Draft v.0.0.9 of the Open Source AI Definition is available for comments

Under Japan’s copyright law, the reproduction of copyrighted works without permission for AI training purposes is generally considered permissible. Therefore, copyrighted works that are publicly available on the internet can be used for AI training without obtaining permission. However, the datasets created for training cannot be widely distributed to the public unless the copyright holders of those works have explicitly granted permission for such use. This follows the basic principles of copyright.

From the perspective of AI developers, this means that even if they have conducted AI training within the legal limits set by copyright law, they cannot freely distribute the datasets created for that training. AI vendors have no reason to obtain permissions from copyright holders for uses of copyrighted material beyond training purposes, and copyright holders have no incentive to consider any concessions specifically for AI training. This suggests that there is unlikely to be significant demand for completely free and open datasets.

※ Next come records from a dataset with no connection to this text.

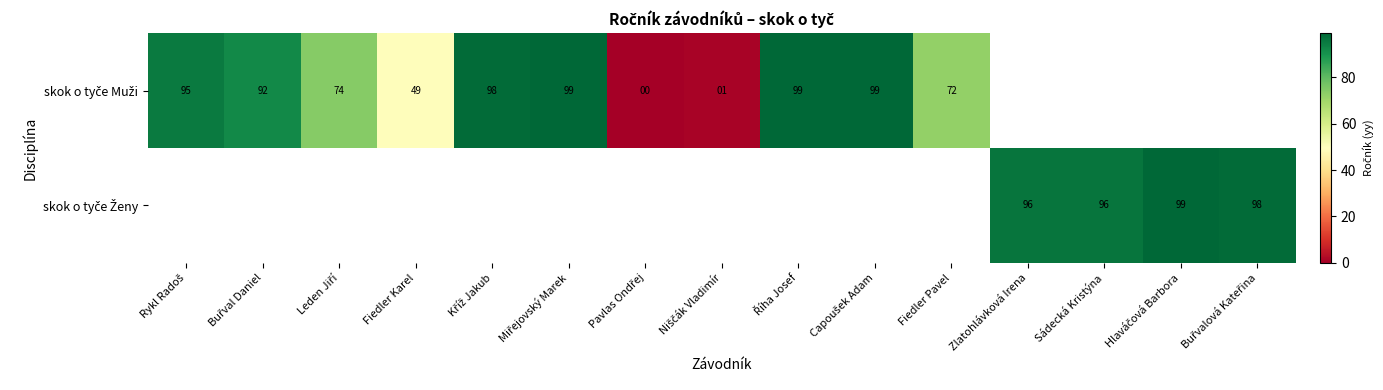

Count the number of categories in the chart.

15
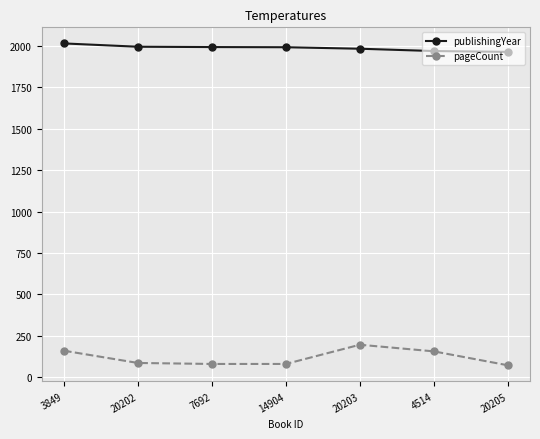

At 7692, list the series in order from smallest to largest.

pageCount, publishingYear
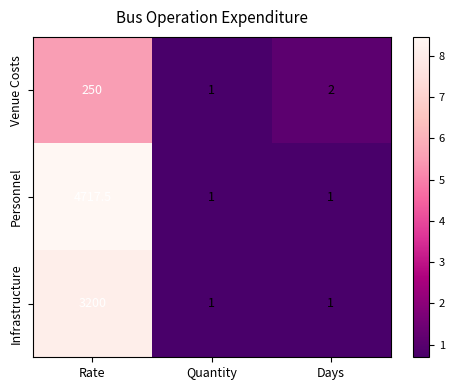

Which series has the widest spread of values?

Personnel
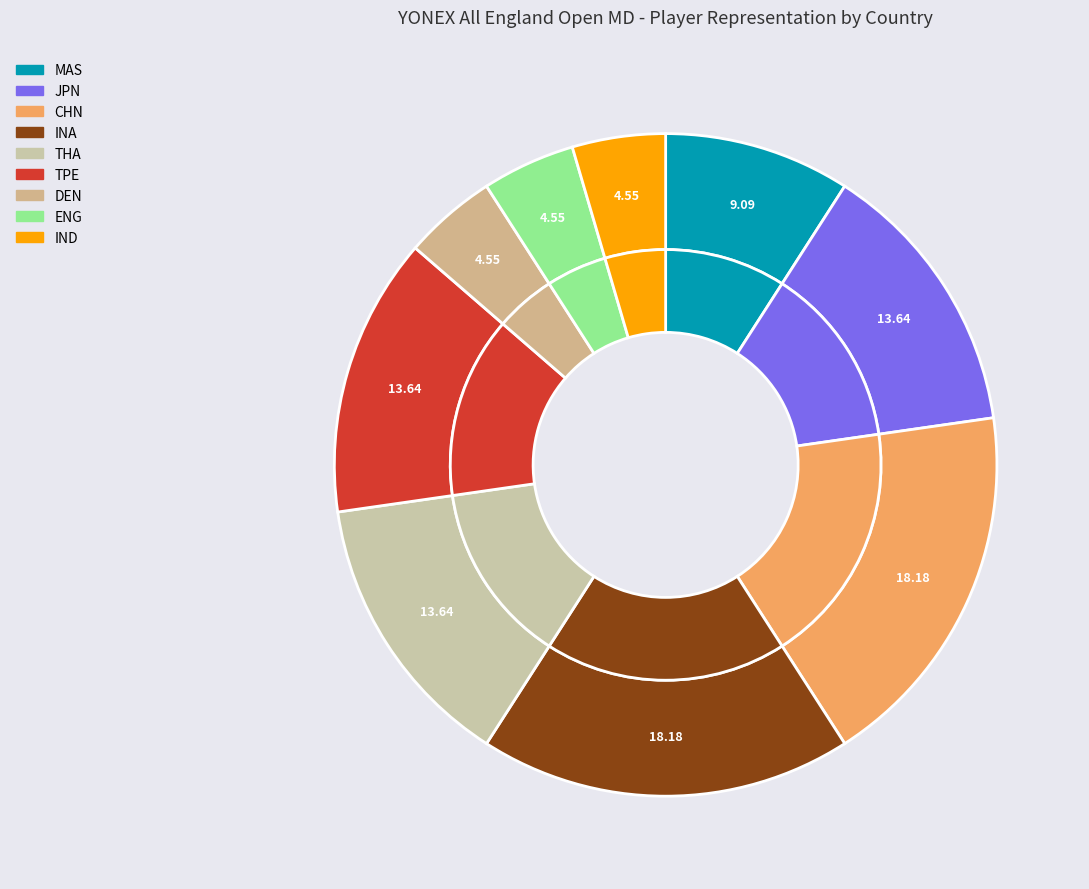

Which has a higher value, ENG or IND?

ENG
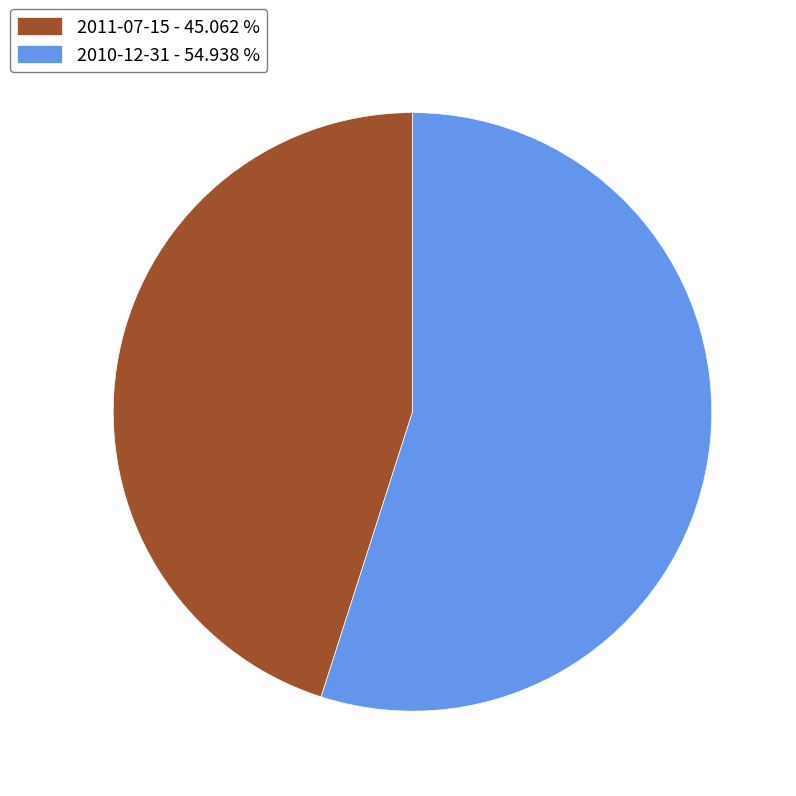

Is the sum of 2011-07-15 - 45.062 % and 2010-12-31 - 54.938 % greater than half?

Yes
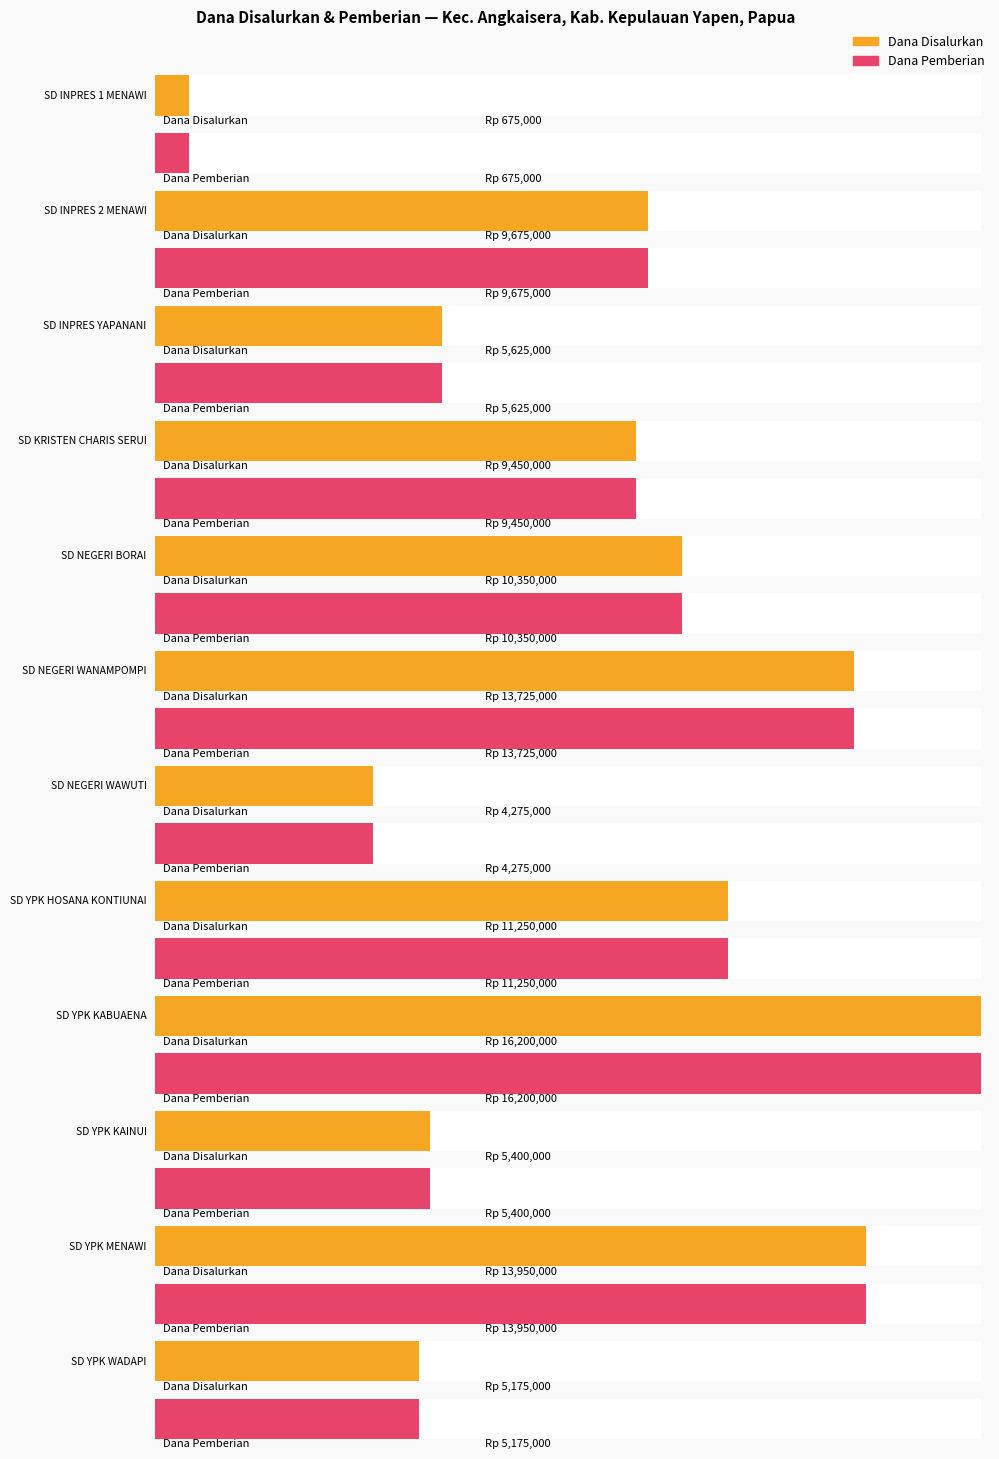

At which category is the sum across all series the highest?

SD YPK KABUAENA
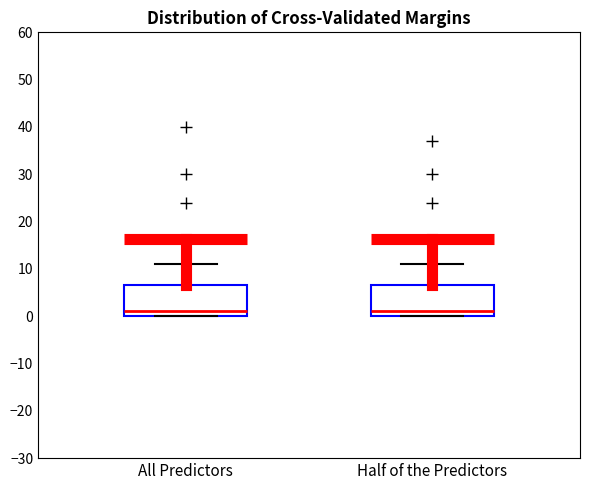

Reading left to right, transcribe this box plot: for each box, give where its median line is, the range the box spans, and where its two whiskers end, as read against the y-axis. The values are not printed on the chart, so give them approximately, as read against the axis.

All Predictors: median 1, box 0 to 7, whiskers 0 to 11
Half of the Predictors: median 1, box 0 to 7, whiskers 0 to 11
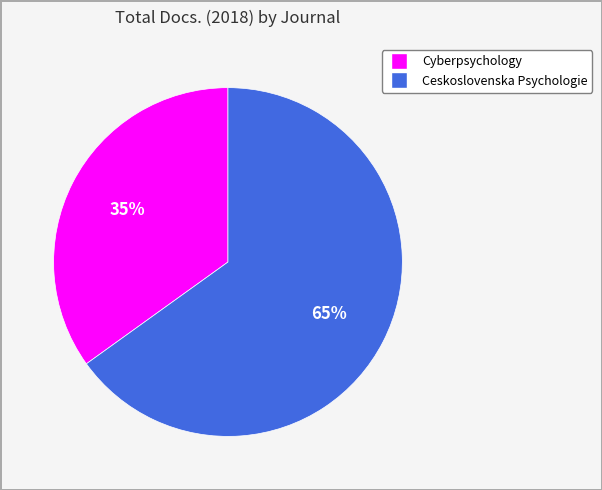

How many slices are in this pie chart?

2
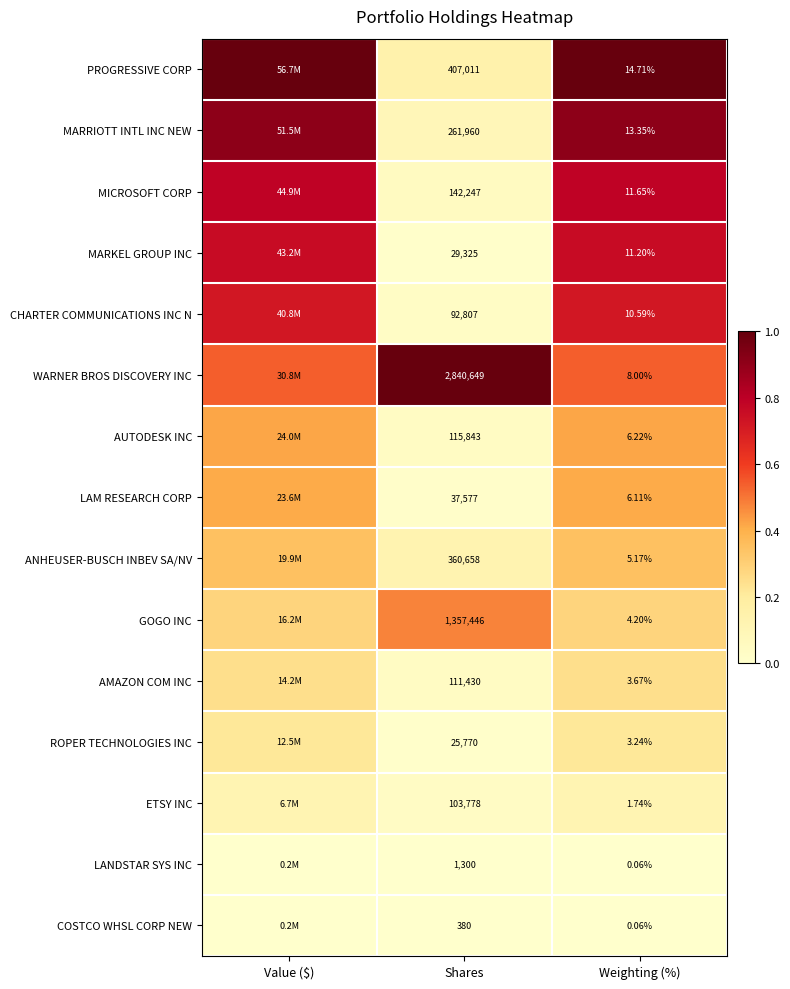

Is the value of LANDSTAR SYS INC at Shares greater than the value of CHARTER COMMUNICATIONS INC N at Weighting (%)?

Yes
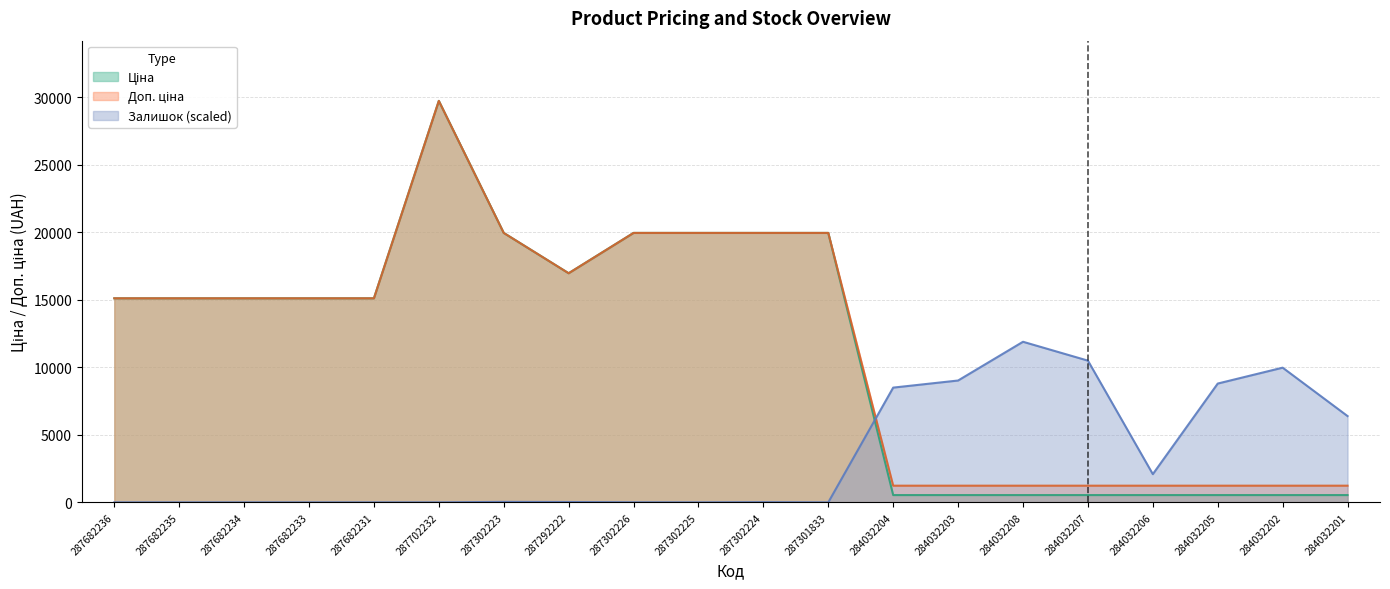

What position from the right is 287292222?

13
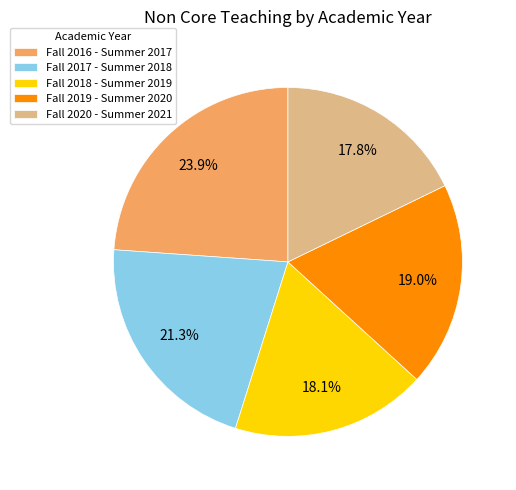

To the nearest percent, what is the difference between the largest and smallest slice percentages?

6%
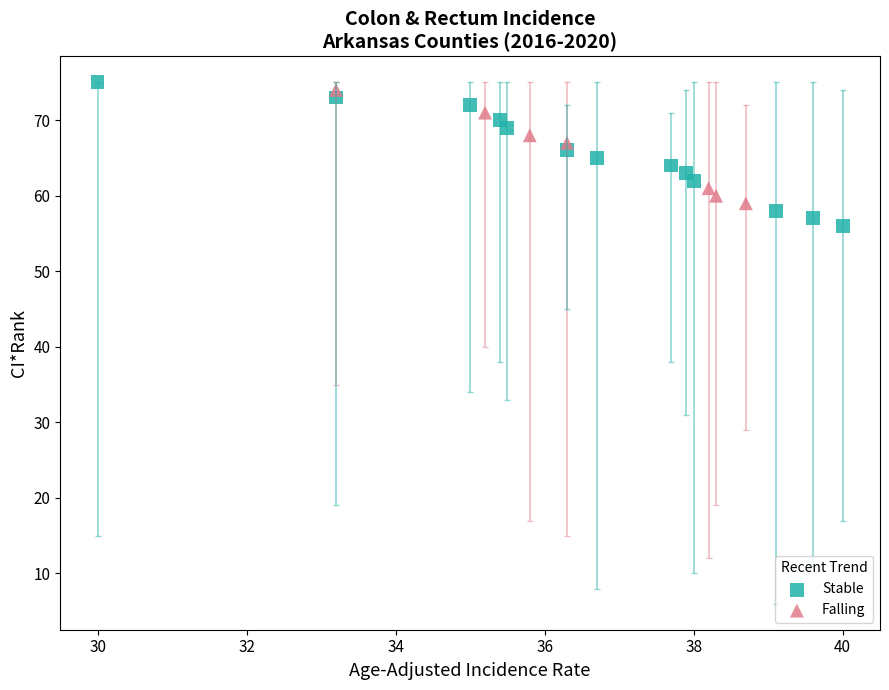

What are all the series names shown in the legend?

Stable, Falling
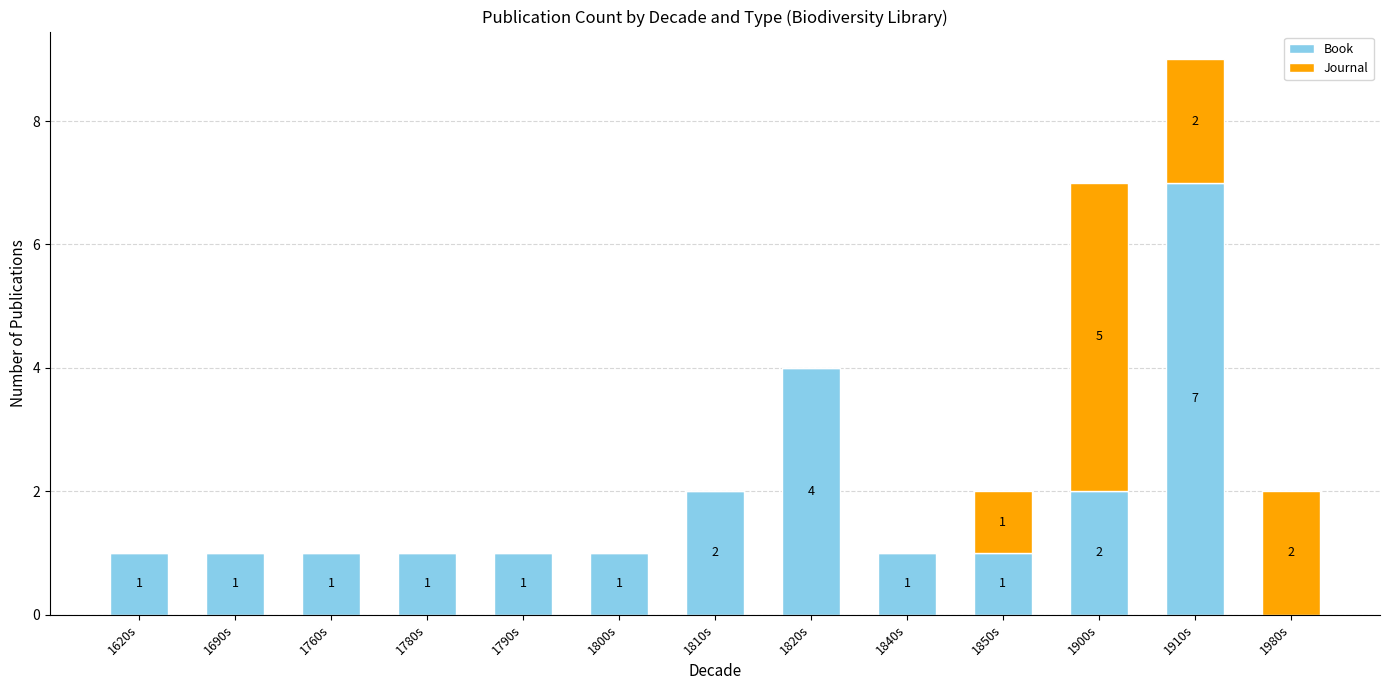

What is the sum of all Book values?

23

Not only in Japan, but eventually in many jurisdictions, the reproduction of copyrighted works without permission for AI training purposes will likely be recognized. At the same time, making all the data used for such training completely free and open is unlikely to be permitted. However, if all the necessary data and the complete information required to create the dataset are made publicly available, then in principle, equivalent AI training could be conducted.

The current OSAID reflects this understanding and seems to strike a reasonable balance within the framework of global intellectual property rights. I think adding more specific language could be helpful, but so far, I haven’t come up with the right wording.